Brian Schneckenburger

Arts Teacher Evaluation and Support in an Urban Reform Context

Posted by Brian Schneckenburger, Sep 12, 2013 0 comments


Brian Schneckenburger

Brian Schneckenburger Brian Schneckenburger

I serve as the Educational Specialist in Visual and Performing Arts for the Baltimore City Public Schools, where I oversee implementation of curriculum, assessment, and some aspects of teacher evaluation. The district is concluding a six-year period that has been marked by several large-scale reforms that included the implementation of a funding model that placed unprecedented decision-making power in the hands of principals, as well as expanded school choice options for students.

The system is now turning its attention to several transformations that have a direct effect on teaching and learning in the arts. As in other districts, City Schools is overhauling its curriculum to align with the Common Core State Standards. Additionally, City Schools is undertaking a ten-year overhaul of the district’s buildings including modernized spaces for the arts, and developing processes to ensure instructional and leadership effectiveness that allow for professional growth around not only arts-related content, but in the unique ways that arts learning supports Common Core principles. The district has also instituted new support systems that govern the ways that leaders and teachers are supported, developed, and evaluated.

Effective leadership is an important component of any successful school system. To support administrators and teachers, City Schools has piloted and implemented an Instructional Framework that has taken into account effective teaching practices in all disciplines. The framework parses the act of teaching into three areas: plan, teach, and reflect and adjust. These three areas follow a cyclical pattern, where reflection and adjustment inform planning.  Current work in progress includes the formulation of a set of key teaching actions that outline instructional procedures and techniques germane to arts education. The key actions documents will act as discipline-specific complements to the techniques listed in the framework, and will provide administrators with a valuable reference with which to guide support and evaluation conversations.

The arts are poised to take a leadership role within these reforms. As has been written and commented on extensively elsewhere, there are several natural connections between learning in the arts and the Common Core State Standards. These include creative problem solving, abstract thinking, perseverance, and engagement with complex texts. Professional development in the arts over the course of the past three years has consisted of high-quality experiences with local authority figures in arts education. Additionally, the district has offered professional development in arts integration to all teachers in each arts discipline. Teachers receive professional development credits, which count toward salary increases, for their successful completion of these classes.

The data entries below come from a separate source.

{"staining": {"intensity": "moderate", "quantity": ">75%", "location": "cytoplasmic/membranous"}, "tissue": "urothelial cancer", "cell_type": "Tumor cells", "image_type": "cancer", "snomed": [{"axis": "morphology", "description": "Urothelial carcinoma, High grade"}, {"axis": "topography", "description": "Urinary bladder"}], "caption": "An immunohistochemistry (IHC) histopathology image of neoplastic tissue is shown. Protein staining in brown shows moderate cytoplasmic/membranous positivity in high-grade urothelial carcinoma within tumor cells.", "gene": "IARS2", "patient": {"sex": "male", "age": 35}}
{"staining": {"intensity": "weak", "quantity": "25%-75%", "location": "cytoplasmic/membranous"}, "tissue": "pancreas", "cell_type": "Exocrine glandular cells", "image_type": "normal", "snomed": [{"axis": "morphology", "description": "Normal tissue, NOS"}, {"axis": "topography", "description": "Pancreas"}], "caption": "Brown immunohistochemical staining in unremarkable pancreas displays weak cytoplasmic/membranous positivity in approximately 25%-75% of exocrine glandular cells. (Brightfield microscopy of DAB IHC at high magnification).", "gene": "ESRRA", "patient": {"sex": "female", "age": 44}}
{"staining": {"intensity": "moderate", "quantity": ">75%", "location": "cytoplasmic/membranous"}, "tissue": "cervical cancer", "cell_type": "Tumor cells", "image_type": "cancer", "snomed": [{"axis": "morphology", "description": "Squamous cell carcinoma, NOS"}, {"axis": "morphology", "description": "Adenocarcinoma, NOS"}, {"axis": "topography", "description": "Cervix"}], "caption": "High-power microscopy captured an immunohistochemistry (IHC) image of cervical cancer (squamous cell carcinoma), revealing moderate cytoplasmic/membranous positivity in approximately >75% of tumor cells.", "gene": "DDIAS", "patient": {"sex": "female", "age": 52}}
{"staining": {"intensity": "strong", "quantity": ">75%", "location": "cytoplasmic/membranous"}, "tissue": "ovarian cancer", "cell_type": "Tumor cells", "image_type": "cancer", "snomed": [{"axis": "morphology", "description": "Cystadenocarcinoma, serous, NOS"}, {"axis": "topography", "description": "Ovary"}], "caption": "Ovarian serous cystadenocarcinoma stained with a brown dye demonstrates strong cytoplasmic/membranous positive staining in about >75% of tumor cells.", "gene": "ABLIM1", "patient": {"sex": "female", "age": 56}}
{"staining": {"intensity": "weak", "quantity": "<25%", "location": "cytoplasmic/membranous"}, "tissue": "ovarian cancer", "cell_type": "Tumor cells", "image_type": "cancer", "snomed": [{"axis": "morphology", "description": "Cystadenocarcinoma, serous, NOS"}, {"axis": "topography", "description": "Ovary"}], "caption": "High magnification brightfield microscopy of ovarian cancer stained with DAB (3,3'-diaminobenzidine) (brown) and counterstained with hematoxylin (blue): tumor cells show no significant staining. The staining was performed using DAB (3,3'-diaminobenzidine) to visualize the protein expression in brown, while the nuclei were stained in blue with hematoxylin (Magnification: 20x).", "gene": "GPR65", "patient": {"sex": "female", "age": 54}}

In addition, the district has implemented Cycles of Professional Learning, which have standardized the district’s language around Common Core literacy principles. The fine arts curricular areas have taken a lead role in this process. For example, the most recent Cycle involves rich and rigorous conversations about a common text. Texts exist in different forms in the arts, and one of the greatest leaps is in the recorded or live performance of a musical work. Professional development in this area involved scaffolding the conversation with background information about the text, discussion questions, norms for discussion, and content, language, and social goals for the activity. For music teachers, the common text used was Sousa’s Stars and Stripes Forever, and the instructional technique utilized was guided listening, something that commonly occurs in all instructional settings in music (e.g., general music, chorus, band, or orchestra). Discussion about the work happened in large- and small-group settings, with teachers experiencing the process as if they were students. They then designed lesson plans about the ways that they would implement this into the music classroom. These types of professional development activities punctuate the need for teachers to realize that, through their effective instruction, they already address aspects of the Common Core, and that the implementation of these new standards is not tantamount to learning a foreign language.

The professional development support systems described above not only support Common Core implementation in ways that are authentic to the art form, but also embody several traits of highly effective teaching embedded in the Instructional Framework. These include 1) using strategies and tasks to engage all students in rigorous work, 2) facilitating student-to student interaction and talk, and 3) building a positive, learning-focused classroom culture.

Within the context of all of these reforms and support/ evaluation mechanisms, the focus remains on how these changes affect the readiness of our children to enter college or career pathways following graduation. These support mechanisms will enhance arts instruction by specialists, as well as build the capacity of classroom teachers to infuse the arts into the curriculum in innovative ways. First, through support of the Common Core Standards, students will understand the existence of multiple modes of literacy in addition to traditional conceptions of text-based literacy. Even more pertinent that these ancillary benefits, a comprehensive, sequential education in and through the arts will provide students with unique frames of knowledge and cultivate a holistic worldview that only a quality arts education can foster.